Someone read the golf example and asked:

You define the threshold angle as arcsin((R – r)/x), but shouldn’t it be arctan((R – r)/x) instead?

Is it just that it does not matter with these small angles, where

sine and tangent are about the same, or am I missing something?

My reply:

This sin vs tan thing comes up from time to time.

As you note, given the dimensions involved, the two functions are for all practical purposes equivalent. If you look at the picture I drew of the little ball and the big ball and the solid and dotted lines, the dotted lines are supposed to just touch the edge of the inner circle. In that case, if you drop a perpendicular from where the dotted line hits the circle, that perpendicular goes through the center of the circle, hence the angle of interest is arcsin((r-R)/x): the solid line of length x is the hypoteneuse of the triangle.

As many people have pointed out, the whole model is approximate in that it assumes the ball enters the whole only if the entire ball is over the hole. But actually the ball could fall in, if only half of the ball is over the whole. So, arguably, it should be asin(R/x). But that’s also only an approximation!

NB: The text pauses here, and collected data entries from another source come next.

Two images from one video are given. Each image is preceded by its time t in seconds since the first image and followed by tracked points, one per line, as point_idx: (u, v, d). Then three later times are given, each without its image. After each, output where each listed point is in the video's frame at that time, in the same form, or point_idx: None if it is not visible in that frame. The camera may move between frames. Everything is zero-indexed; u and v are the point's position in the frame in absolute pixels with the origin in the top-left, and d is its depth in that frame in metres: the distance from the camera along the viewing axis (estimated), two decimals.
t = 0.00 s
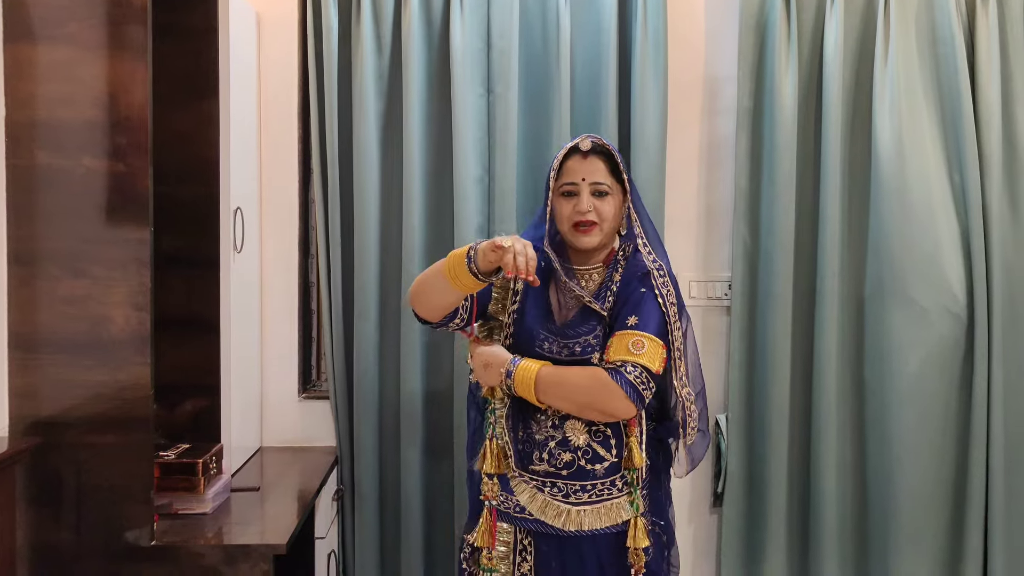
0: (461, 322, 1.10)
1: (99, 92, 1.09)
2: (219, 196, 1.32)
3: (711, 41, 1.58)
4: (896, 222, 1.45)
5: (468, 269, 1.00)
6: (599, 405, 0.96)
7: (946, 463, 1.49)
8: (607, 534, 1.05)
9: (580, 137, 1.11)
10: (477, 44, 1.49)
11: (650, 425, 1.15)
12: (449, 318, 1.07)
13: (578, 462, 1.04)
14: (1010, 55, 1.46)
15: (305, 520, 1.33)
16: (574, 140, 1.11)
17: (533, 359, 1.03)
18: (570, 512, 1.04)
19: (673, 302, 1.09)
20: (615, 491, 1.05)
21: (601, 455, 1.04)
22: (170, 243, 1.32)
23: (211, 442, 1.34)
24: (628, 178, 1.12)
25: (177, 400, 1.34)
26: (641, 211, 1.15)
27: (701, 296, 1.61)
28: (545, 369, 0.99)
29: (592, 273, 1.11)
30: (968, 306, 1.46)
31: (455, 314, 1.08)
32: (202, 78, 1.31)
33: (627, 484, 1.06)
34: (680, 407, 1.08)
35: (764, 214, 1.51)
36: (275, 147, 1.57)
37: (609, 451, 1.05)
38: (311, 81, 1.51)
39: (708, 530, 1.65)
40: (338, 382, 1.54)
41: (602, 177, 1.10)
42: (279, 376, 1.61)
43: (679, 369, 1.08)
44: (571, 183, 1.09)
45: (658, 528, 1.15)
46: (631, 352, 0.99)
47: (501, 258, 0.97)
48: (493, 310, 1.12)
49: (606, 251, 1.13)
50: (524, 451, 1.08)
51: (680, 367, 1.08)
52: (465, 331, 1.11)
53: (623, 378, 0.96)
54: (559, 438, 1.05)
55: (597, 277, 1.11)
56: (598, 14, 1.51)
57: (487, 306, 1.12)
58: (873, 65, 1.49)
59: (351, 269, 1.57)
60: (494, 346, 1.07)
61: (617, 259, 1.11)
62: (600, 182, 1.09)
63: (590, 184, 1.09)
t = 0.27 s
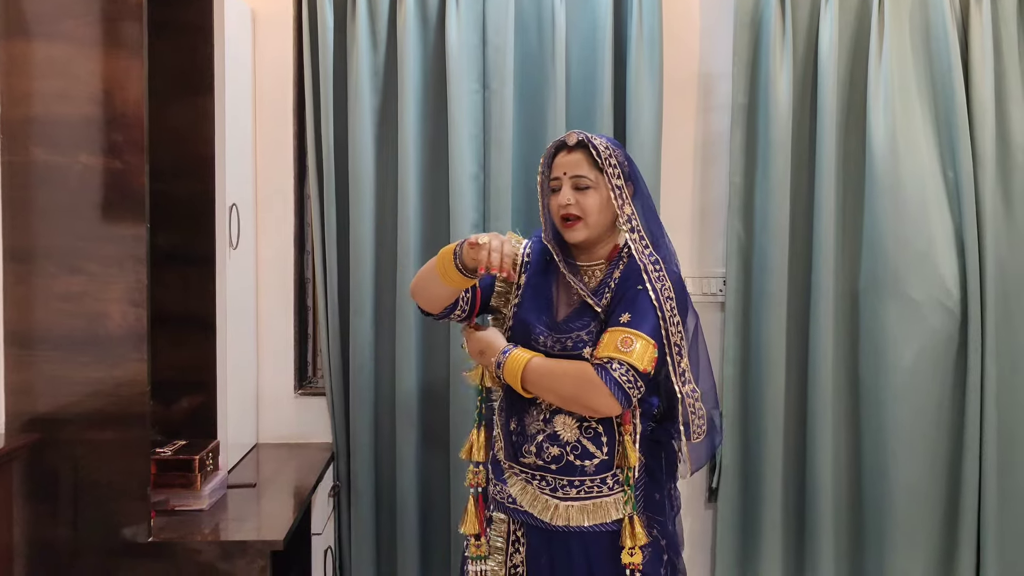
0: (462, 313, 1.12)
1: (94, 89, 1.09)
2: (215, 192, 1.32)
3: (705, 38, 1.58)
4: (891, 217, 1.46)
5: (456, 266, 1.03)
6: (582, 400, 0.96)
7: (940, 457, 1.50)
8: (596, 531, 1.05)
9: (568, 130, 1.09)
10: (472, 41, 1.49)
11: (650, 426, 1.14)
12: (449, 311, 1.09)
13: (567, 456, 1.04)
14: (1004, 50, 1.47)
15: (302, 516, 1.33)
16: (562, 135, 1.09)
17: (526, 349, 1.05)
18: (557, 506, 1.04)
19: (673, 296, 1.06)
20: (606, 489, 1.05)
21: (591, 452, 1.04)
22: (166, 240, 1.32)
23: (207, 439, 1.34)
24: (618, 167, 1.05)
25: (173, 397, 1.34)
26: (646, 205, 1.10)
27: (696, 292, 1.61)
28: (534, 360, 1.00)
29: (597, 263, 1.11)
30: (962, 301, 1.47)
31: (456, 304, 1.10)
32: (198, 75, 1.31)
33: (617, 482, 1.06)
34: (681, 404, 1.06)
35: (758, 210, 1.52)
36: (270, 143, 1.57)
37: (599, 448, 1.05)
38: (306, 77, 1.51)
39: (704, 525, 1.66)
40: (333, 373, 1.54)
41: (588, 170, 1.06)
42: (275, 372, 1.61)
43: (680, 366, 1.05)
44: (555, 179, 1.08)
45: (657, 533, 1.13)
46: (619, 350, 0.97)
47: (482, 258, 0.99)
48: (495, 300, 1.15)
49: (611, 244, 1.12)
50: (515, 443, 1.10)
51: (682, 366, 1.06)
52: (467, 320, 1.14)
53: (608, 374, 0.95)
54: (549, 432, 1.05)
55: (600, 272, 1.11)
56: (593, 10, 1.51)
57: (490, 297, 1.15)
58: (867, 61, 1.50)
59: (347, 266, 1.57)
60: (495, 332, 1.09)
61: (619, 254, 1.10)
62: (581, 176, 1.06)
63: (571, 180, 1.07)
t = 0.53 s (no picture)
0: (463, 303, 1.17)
1: (93, 85, 1.08)
2: (213, 189, 1.32)
3: (703, 34, 1.58)
4: (888, 213, 1.47)
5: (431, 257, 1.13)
6: (548, 401, 0.97)
7: (937, 453, 1.50)
8: (577, 528, 1.06)
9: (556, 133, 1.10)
10: (470, 37, 1.49)
11: (639, 428, 1.08)
12: (446, 300, 1.15)
13: (548, 453, 1.05)
14: (1000, 46, 1.48)
15: (301, 513, 1.33)
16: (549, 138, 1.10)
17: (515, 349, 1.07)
18: (538, 499, 1.07)
19: (654, 296, 1.00)
20: (586, 489, 1.04)
21: (571, 450, 1.05)
22: (164, 237, 1.32)
23: (206, 435, 1.34)
24: (600, 165, 1.04)
25: (171, 393, 1.33)
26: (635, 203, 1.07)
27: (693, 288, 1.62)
28: (515, 358, 1.02)
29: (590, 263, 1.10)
30: (958, 297, 1.47)
31: (454, 291, 1.15)
32: (196, 71, 1.31)
33: (598, 484, 1.04)
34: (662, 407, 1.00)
35: (756, 206, 1.52)
36: (268, 140, 1.57)
37: (579, 447, 1.04)
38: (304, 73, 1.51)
39: (701, 520, 1.66)
40: (332, 371, 1.54)
41: (569, 170, 1.05)
42: (273, 369, 1.61)
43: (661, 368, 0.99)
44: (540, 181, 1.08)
45: (649, 539, 1.08)
46: (585, 352, 0.97)
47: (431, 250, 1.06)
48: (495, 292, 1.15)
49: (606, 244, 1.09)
50: (505, 435, 1.13)
51: (663, 369, 0.99)
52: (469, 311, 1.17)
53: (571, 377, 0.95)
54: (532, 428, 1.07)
55: (594, 272, 1.09)
56: (591, 6, 1.51)
57: (490, 288, 1.16)
58: (864, 57, 1.50)
59: (346, 263, 1.57)
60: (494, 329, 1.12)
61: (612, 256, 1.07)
62: (562, 176, 1.05)
63: (554, 180, 1.06)
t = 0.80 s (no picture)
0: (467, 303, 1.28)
1: (93, 84, 1.08)
2: (213, 188, 1.32)
3: (703, 34, 1.59)
4: (886, 212, 1.47)
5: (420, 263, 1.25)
6: (520, 392, 1.03)
7: (935, 451, 1.51)
8: (554, 518, 1.09)
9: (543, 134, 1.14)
10: (470, 37, 1.49)
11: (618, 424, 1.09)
12: (451, 301, 1.28)
13: (527, 444, 1.09)
14: (998, 46, 1.48)
15: (302, 512, 1.33)
16: (536, 139, 1.14)
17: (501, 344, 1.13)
18: (520, 488, 1.12)
19: (622, 294, 1.04)
20: (562, 480, 1.07)
21: (548, 442, 1.07)
22: (165, 236, 1.32)
23: (207, 434, 1.34)
24: (580, 166, 1.08)
25: (172, 392, 1.34)
26: (617, 202, 1.11)
27: (693, 287, 1.62)
28: (499, 352, 1.08)
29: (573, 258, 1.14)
30: (957, 296, 1.48)
31: (456, 294, 1.27)
32: (196, 70, 1.31)
33: (573, 476, 1.07)
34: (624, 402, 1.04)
35: (755, 204, 1.52)
36: (268, 139, 1.57)
37: (556, 439, 1.07)
38: (304, 72, 1.51)
39: (700, 519, 1.67)
40: (333, 370, 1.54)
41: (552, 171, 1.10)
42: (273, 368, 1.61)
43: (624, 364, 1.03)
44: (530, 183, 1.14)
45: (630, 534, 1.09)
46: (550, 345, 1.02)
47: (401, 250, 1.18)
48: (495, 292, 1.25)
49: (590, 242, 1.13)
50: (493, 425, 1.18)
51: (627, 365, 1.03)
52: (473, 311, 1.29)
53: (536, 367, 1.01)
54: (512, 419, 1.11)
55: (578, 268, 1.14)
56: (591, 5, 1.51)
57: (490, 288, 1.27)
58: (863, 56, 1.51)
59: (346, 262, 1.57)
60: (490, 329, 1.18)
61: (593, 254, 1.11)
62: (546, 177, 1.10)
63: (540, 182, 1.12)
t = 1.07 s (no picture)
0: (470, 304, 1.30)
1: (99, 86, 1.09)
2: (218, 190, 1.32)
3: (705, 35, 1.59)
4: (890, 213, 1.47)
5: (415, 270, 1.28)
6: (499, 385, 1.08)
7: (939, 451, 1.51)
8: (539, 510, 1.11)
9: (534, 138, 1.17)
10: (474, 38, 1.49)
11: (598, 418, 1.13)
12: (452, 304, 1.31)
13: (514, 437, 1.12)
14: (1001, 46, 1.48)
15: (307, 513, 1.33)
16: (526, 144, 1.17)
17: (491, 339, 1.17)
18: (507, 479, 1.14)
19: (598, 295, 1.07)
20: (546, 472, 1.10)
21: (533, 435, 1.10)
22: (170, 238, 1.32)
23: (212, 435, 1.34)
24: (566, 170, 1.11)
25: (177, 394, 1.34)
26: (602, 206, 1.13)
27: (696, 288, 1.62)
28: (491, 344, 1.11)
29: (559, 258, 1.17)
30: (960, 297, 1.48)
31: (457, 297, 1.30)
32: (200, 72, 1.31)
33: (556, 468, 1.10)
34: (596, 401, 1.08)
35: (759, 205, 1.52)
36: (271, 141, 1.57)
37: (540, 432, 1.10)
38: (308, 74, 1.51)
39: (703, 520, 1.67)
40: (337, 370, 1.54)
41: (540, 174, 1.13)
42: (277, 369, 1.61)
43: (597, 363, 1.07)
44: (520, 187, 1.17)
45: (613, 526, 1.11)
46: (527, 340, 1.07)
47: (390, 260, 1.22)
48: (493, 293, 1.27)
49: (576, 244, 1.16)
50: (485, 418, 1.20)
51: (600, 364, 1.07)
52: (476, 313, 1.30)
53: (512, 361, 1.05)
54: (501, 413, 1.14)
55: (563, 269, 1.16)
56: (594, 6, 1.52)
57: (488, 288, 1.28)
58: (866, 58, 1.51)
59: (350, 263, 1.57)
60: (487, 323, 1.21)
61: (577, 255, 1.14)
62: (534, 180, 1.13)
63: (528, 185, 1.15)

So we could replace all that trig with a simple R/x, and I’m guessing it would fit the data just as well. So why didn’t I do that? Doesn’t the trig just complicate things? I kept the trig because, to me, it’s cleaner to derive the trig solution and just use it, then have mathematical conversations about simplifying it. Mathematically, arcsin((R-r)/x) is more complicated than R/x, but conceptually I think it’s simpler to go with arcsin((R-r)/x) as it has a direct geometrical derivation. And, for teaching purposes, I like having a model that’s very clearly tailored to this particular problem.

Mathematical simplicity is not always the same as conceptual simplicity. A (somewhat) complicated mathematical expression can give some clarity, as the reader can see how each part of the formula corresponds to a different aspect of the problem being modeled.

it depends on what you mean by distance to the hole. If you mean the distance from the center of the ball to the center of the hole, then the relevant angle is arctan… if you mean the center of the ball to the offset location where the line meets the circle of radius R-r then the angle is arcsin

I’d say most people measure distance to the hole as center of ball to center of hole, so I agree with the correspondent that arctan makes more sense. you should change it because of the reasons you mention, namely that it’s confusing to have arcsin

Actually I now think you should just put a right angle symbol in the diagram because I see Andrew’s interpretation.

I agree. My misunderstanding was where to put the right angle. I took the dotted line for the hypotenuse, but it is the solid line instead.

Maybe a right angle symbol would have helped. But explaining the problem to anyone who asks also helps. :)

To me it seems clear that asin(R/x) is best (i.e. the center of the ball just glances the hole). But more importantly, it would be great to tell the reader something like, “you might argue for different forms for this equation, based on whatever geometry seems relevant. You can try different equations, and see how the variation in model outcomes compares to the differences with other models on this page.” (I.e. the reader will find that it doesn’t matter practically, that the geometric approach is pretty insensitive to these subtle points.)

This is a wonderful example, by the way.

I think the diagram needs a “right angle” symbol. Given the diagram as is, it’s easy to mistake what’s being drawn. I think I see Andrew’s point that the right angle is actually at the point of tangency with the circle of radius R-r… ok fine. But as drawn it looks like the right angle is at the center of the hole.

Clearly, you are not a golfer (I am – a bad one, is there any other kind?). You said “But actually the ball could fall in, if only half of the ball is over the whole.” In actuality, even if the ball is completely over the hole, it may pop out. And, if it is half over the whole, the probability it will not go in is 96.78942%.

Dale:

Yes, it depends on how hard you hit the ball. See the entire case study for more on this point!

I haven’t been paying attention—where does 96.78942% come from and why hasn’t Andrew banned you for excessive precision? 97% would probably be close enough.

It seems that some models don’t consider how much the green deflects from the weight of the ball. If the green is squishy enough, a ball that is less than half over the whole can fall in. See the discussion of shear line hazard at https://ag-safety.extension.org/tag/tractor-rollover/ and substitute golf ball for tractor.

Bob76

Bob, pretty sure Dale is being tongue in cheek, and using such high precision ironically specifically to provoke your type of response. Congratulations, you win a set of broken golf clubs and a years subscription to Quantitative Golfer magazine

I will skip over the myriad whole/hole puns I’ve got, and instead just point out that there are some incorrect word choices in the blog post. It’s a very small problem in the whole of the work on a hole, though. (Sorry, couldn’t resist at least one of them.)